ABS : Quand le Pouvoir Dévore le Sens Commun
Il existe un mal qui s’installe doucement mais sûrement dans certaines administrations et organisations : la mentalité ABS — acronyme de l’indonésien “Asal Bapak Senang”, que l’on pourrait traduire par « pourvu que le patron soit content ». Cette expression décrit une culture où tout se plie pour le supérieur, où chacun se tait pour ne pas déranger, et où les décisions sont prises pour plaire plutôt que pour servir l’intérêt général.
Dans ce système, les projets inutiles se multiplient et les besoins réels des citoyens passent au second plan. Dans une administration, un fonctionnaire peut signer un budget faramineux pour un projet qui ne verra jamais le jour, simplement parce qu’un ministre en a eu l’idée. Dans une entreprise, un collaborateur médiocre peut être promu parce qu’il sait répéter les mots que son supérieur veut entendre. Dans les villages, contester l’autorité locale peut représenter un risque important, et beaucoup préfèrent se taire.
Ce n’est pas la peur du changement qui paralyse, mais la peur de déplaire.
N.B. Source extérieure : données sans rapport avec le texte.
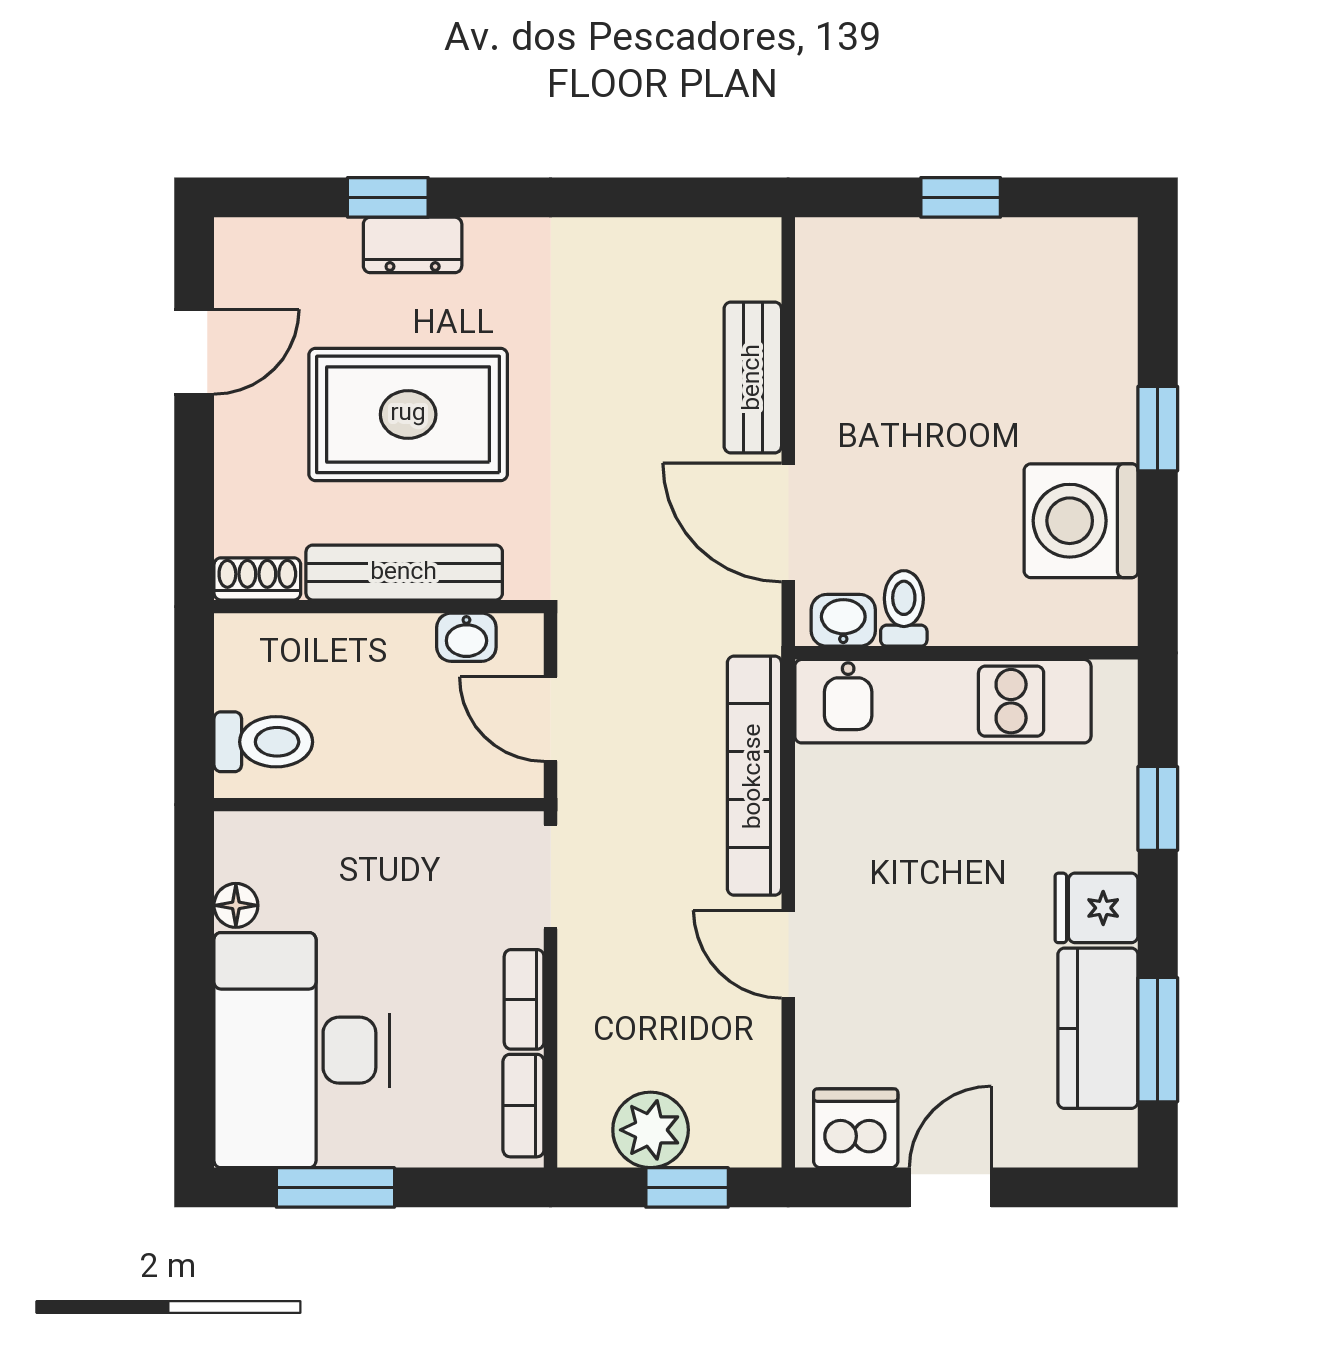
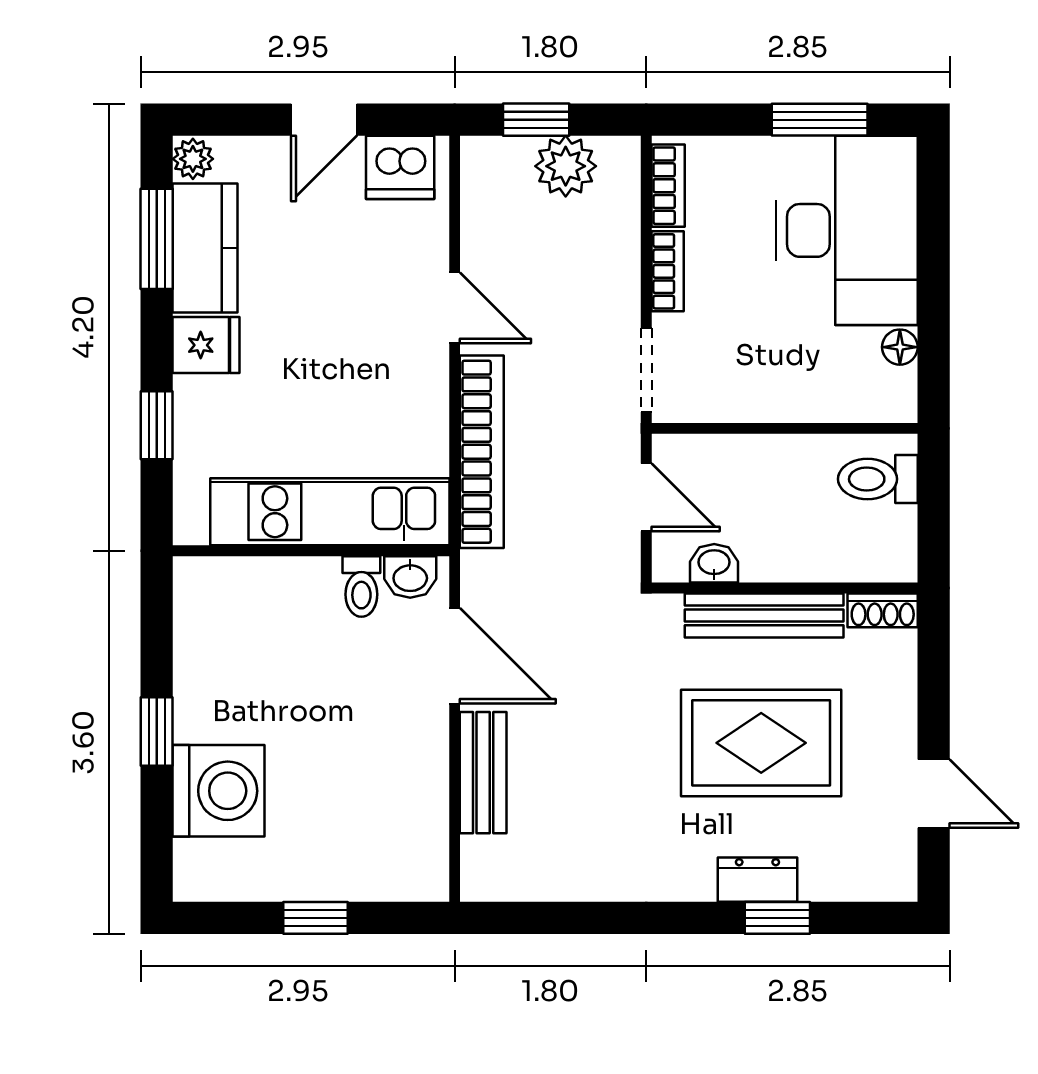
door: (194, 352) -> (934, 794), swing flipped
washing machine: (1081, 521) -> (219, 791), moved
plant: (1113, 1139) -> (193, 159), added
La crainte de perdre la faveur d’un supérieur, d’être oublié dans la hiérarchie, ou de subir des représailles, conduit chacun à se soumettre. L’ABS transforme l’intelligence en servilité, la compétence en accessoire et le courage en erreur stratégique.
Ce comportement n’est pas un simple défaut individuel : c’est une culture organisationnelle qui nourrit la corruption, banalise l’incompétence et étouffe la démocratie. Chaque décision devient un théâtre de flatterie, chaque action un calcul pour éviter le regard critique. Les populations vulnérables paient le prix fort, invisibles dans ce jeu où seule compte la satisfaction du supérieur.
La solution ne se limite pas à la théorie : elle exige du courage quotidien. Il faut réapprendre à dire non, à proposer, à critiquer et à défendre l’intérêt général au lieu de courir après la faveur d’un supérieur. Il faut créer des institutions qui récompensent l’intégrité, protéger ceux qui osent, et valoriser l’action guidée par la justice plutôt que par la peur.
Chaque fois qu’un projet inutile est validé, chaque fois qu’un employé médiocre est promu, la société perd un peu plus son sens commun. Tant que la peur de déplaire domine, la mentalité ABS continuera de dévorer le courage, l’initiative et toute possibilité de progrès. Le véritable pouvoir de l’ABS ne se limite pas à contrôler les corps : il contrôle les esprits.